There’s nobody Michael Lewis likes better than a hero who gives a defiant middle finger to the conventional wisdom: The short-seller who bets against a soaring mortgage market; the equities trader who insists that the stock exchange is “rigged.
And then there’s Mr Lewis himself, who has made his own name and fortune by writing against expectations, taking arcane subjects that most of his mega-readership might know next to nothing about and skilfully unfurling their intricacies in all of their dramatic glory. His last book, The Fifth Risk, was about the unsung heroes of the federal bureaucracy and how the Trump White House was making their job harder, if not impossible. Mr Lewis’s new book, The Premonition, reads like a sequel of sorts, as he follows medical renegades who warned for years that something like the Covid-19 pandemic was bound to happen, while the federal government proved inordinately unhelpful. It’s a lesson that Charity Dean, a California health official, says she learned a long time ago: “No one’s coming to save you.”
Ms Dean is the most memorable of the main characters in The Premonition, which includes the doctors Richard Hatchett and Carter Mecher, who were part of the pandemic planning team in the George W Bush administration; a biologist and MacArthur “genius” named Joe DeRisi; and Bob Glass, a scientist whose 13-year-old daughter’s science fair project became the basis for the “social distancing” model of disease control.
The title of The Premonition suggests that the people in this book harboured a sixth sense about the future, but Mr Lewis suggests that they weren’t prophetic; they were just competent, dedicated individuals who were paying attention. They had read up on the flu pandemic of 1918. They saw what happened with SARS in 2003, and what almost happened with the swine flu in 2009. They knew that whatever system was supposed to contain disaster was really a “patchwork.”
True to form, Mr Lewis makes few grand claims for what he finds, preferring instead to let the curated details speak for themselves. “I think this particular story is about the curious talents of a society, and how those talents are wasted if not led. It’s also about how gaps open between a society’s reputation and its performance,” he writes in the prologue.

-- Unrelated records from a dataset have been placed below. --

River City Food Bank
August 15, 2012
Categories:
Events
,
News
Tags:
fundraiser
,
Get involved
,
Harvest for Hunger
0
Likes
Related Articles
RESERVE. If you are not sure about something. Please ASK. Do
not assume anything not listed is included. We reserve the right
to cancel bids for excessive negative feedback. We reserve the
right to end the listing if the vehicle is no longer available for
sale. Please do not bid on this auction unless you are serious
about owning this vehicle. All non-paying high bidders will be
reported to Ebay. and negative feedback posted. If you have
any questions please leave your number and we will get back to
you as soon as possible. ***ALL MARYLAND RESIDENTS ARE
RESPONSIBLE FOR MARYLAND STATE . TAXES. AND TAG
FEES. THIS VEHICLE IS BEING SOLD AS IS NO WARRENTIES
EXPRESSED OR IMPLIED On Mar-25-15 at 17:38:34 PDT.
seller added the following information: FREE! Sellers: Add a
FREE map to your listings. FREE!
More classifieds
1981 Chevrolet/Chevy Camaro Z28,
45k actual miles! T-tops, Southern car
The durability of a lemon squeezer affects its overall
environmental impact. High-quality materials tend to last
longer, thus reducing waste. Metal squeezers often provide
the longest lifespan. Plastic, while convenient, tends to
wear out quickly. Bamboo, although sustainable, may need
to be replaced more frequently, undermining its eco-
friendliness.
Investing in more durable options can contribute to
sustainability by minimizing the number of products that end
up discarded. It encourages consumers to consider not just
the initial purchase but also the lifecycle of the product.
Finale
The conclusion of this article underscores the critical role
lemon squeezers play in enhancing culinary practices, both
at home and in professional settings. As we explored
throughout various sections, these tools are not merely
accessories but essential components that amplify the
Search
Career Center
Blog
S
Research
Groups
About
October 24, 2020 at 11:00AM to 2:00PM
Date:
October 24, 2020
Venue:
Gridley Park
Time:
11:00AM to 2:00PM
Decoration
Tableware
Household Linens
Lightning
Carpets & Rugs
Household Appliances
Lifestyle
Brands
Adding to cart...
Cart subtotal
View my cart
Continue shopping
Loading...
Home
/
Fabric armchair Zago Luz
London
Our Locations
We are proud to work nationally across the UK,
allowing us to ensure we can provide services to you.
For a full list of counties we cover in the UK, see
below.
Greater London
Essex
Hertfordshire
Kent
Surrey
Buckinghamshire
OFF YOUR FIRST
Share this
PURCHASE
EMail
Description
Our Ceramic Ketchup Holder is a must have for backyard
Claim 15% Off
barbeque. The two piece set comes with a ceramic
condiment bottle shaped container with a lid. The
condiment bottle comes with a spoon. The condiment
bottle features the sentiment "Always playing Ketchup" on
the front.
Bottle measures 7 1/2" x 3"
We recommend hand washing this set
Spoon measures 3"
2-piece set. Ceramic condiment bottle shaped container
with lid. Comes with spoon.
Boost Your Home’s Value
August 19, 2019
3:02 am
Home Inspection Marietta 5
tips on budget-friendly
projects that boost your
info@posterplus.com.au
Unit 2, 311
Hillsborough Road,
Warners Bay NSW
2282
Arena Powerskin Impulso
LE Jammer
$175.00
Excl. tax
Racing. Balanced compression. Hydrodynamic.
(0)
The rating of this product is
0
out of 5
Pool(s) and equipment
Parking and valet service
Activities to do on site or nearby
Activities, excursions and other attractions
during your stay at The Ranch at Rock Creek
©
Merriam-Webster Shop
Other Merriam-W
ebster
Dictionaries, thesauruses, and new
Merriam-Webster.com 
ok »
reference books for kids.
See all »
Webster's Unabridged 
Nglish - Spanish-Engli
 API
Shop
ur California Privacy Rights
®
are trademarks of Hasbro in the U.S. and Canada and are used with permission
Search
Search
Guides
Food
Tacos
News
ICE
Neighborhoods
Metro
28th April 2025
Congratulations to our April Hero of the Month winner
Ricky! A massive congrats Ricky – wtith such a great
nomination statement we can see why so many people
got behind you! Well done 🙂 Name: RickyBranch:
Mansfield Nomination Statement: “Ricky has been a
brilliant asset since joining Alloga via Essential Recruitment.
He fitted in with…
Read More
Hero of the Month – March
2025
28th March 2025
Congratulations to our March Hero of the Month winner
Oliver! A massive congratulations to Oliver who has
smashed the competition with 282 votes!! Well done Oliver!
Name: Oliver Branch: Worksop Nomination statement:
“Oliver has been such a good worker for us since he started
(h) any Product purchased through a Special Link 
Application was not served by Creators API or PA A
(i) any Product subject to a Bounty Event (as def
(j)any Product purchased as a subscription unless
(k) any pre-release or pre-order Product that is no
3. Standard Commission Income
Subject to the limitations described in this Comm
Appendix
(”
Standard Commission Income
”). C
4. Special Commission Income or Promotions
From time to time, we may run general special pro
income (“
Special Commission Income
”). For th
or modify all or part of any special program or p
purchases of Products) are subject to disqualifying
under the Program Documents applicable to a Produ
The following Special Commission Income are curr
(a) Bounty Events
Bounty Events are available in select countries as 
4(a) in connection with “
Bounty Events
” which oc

The main question running through The Premonition is how, when it came to the initial Covid response, a very rich country that was ranked first globally in pandemic readiness in 2019 managed to incentivise almost all the wrong things. Mr Lewis describes a health care system whose for-profit operations are so entrenched that hospitals last spring couldn’t even avail themselves of a non-profit lab that was faster and free, because the hospital computers were incapable of coding for a $0 test. Staffers at the lab eagerly awaited a shipment of precious nasal swabs from the Strategic National Stockpile that turned out to be a bunch of Q-Tips. A venture capitalist offering to help alleviate the nasal swab shortage procured 5,000 eyelash brushes.
This method of hewing so tightly to his characters’ perspectives gives the narrative its undeniable propulsion, but it also comes at a cost. He doesn’t supply any endnotes, or even a sense of how many people he talked to. His main characters are presented to us as they would undoubtedly like to appear: charmingly obsessive, unwaveringly principled and unfailingly right.
At several points, he transcribes long block quotes from Mr Hatchett’s journal entries — essentially handing him the mic. He portrays Sonia Angell, the former public health director for California, who happened to be Mr Dean’s boss and nemesis, as monstrously incompetent, which may be true, but he doesn’t include any comment from Ms Angell. When a figure is about to get eviscerated in print, journalists are at least supposed to give her a chance to explain herself; Mr Lewis may have done this, but his spellbinding narrative is so driven by Ms Dean’s point of view that it doesn’t give any indication that he did.
Ms Lewis knows that one person’s story will never convey the entire picture. Yet to judge by the morality tale he offers in The Premonition, his own method is to choose a side and run with it.
He ends with what’s apparently intended as a heart-warming epilogue about Ms Dean’s decision, a year into the pandemic, to enter the private sector. She has named her venture The Public Health Company. “We’re going to do private government operations, like Blackwater,” she says. For some readers, her reference to a notorious mercenary force might sound ominous, but there’s no scepticism or pushback from Ms Lewis, nothing to suggest that he might see it differently from Ms Deans: as the brilliant idea of an honourable person whose only intention is to do the right thing.